Friday, February 13, 2015

UF Dashbuilder and the new data set architecture

   Uberfire and the GWT echosystem brings not only a lot of exciting cool features but also an extremely powerful development environment. UF Dashbuilder stands for the Uberfire-zed version of Dashbuilder.  Since last year, we've been working on rewriting the whole Dashbuilder application on top of Uberfire and GWT. During this migration stage we have rewritten, almost entirely, the backend layer and some of the UI components. There is still a lot of work to do, as we know, but we want to start sharing what we have achieved so far.  In previous articles we showed how to use the technology to build dashboards using the Displayer API. Today we're going to explore the Data Set architecture, how to define and deploy data sets in Dashbuilder and make the dashboards feed from them.

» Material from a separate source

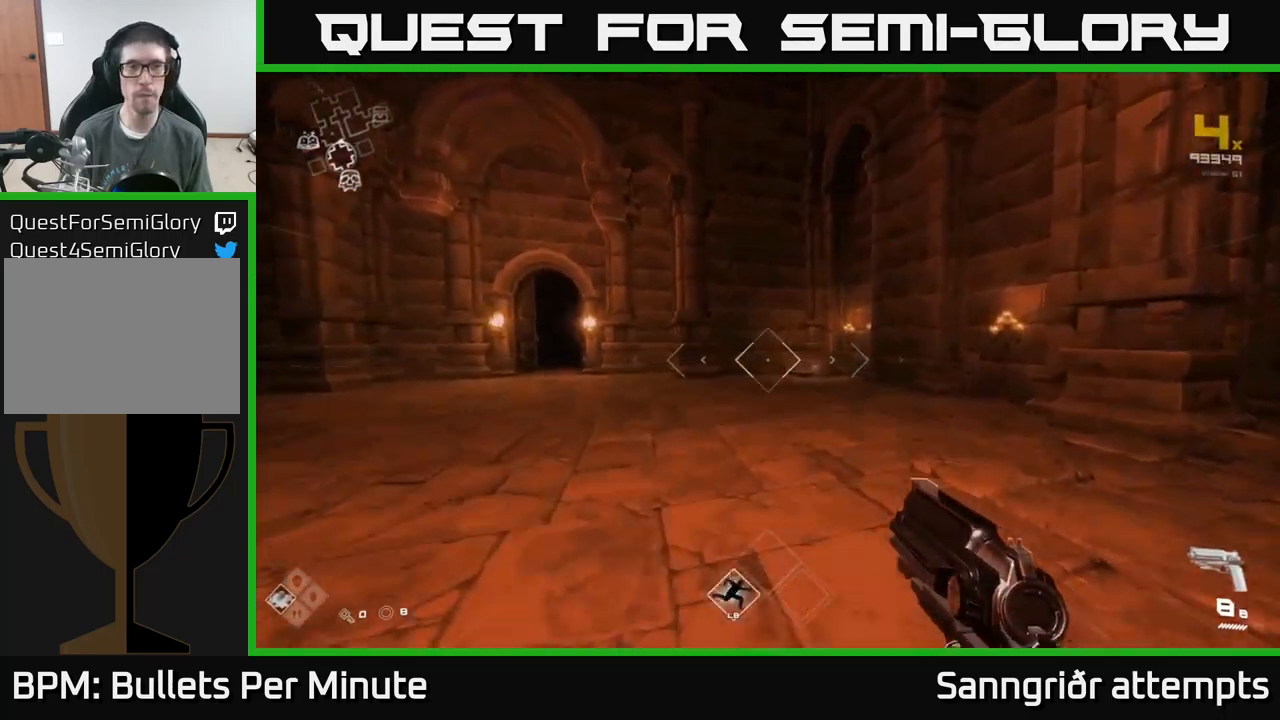
{"buttons": ["L1"], "left_stick": "up", "right_stick": "center", "events": [[367, "right_stick", "down"], [500, "right_stick", "center"]]}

   So what is a data set? Well, basically, it is a set of columns populated with some rows. Another valid definition is: a matrix of data composed by timestamps, texts and numbers values. A data set can be stored into different systems: a database, an excel file, in the memory of an app. or into a lot of other different systems. The good news is that in Dashbuilder there exist an standard way to define a data set, regardless where the data set is stored.

Data set definitions


  Every time we want to provide access to a given external data, a data set definition has to be deployed. That definition contains information about:
  • where the data set is stored, 
  • how can be accessed, read and/or parsed, and
  • what columns contains and of which type.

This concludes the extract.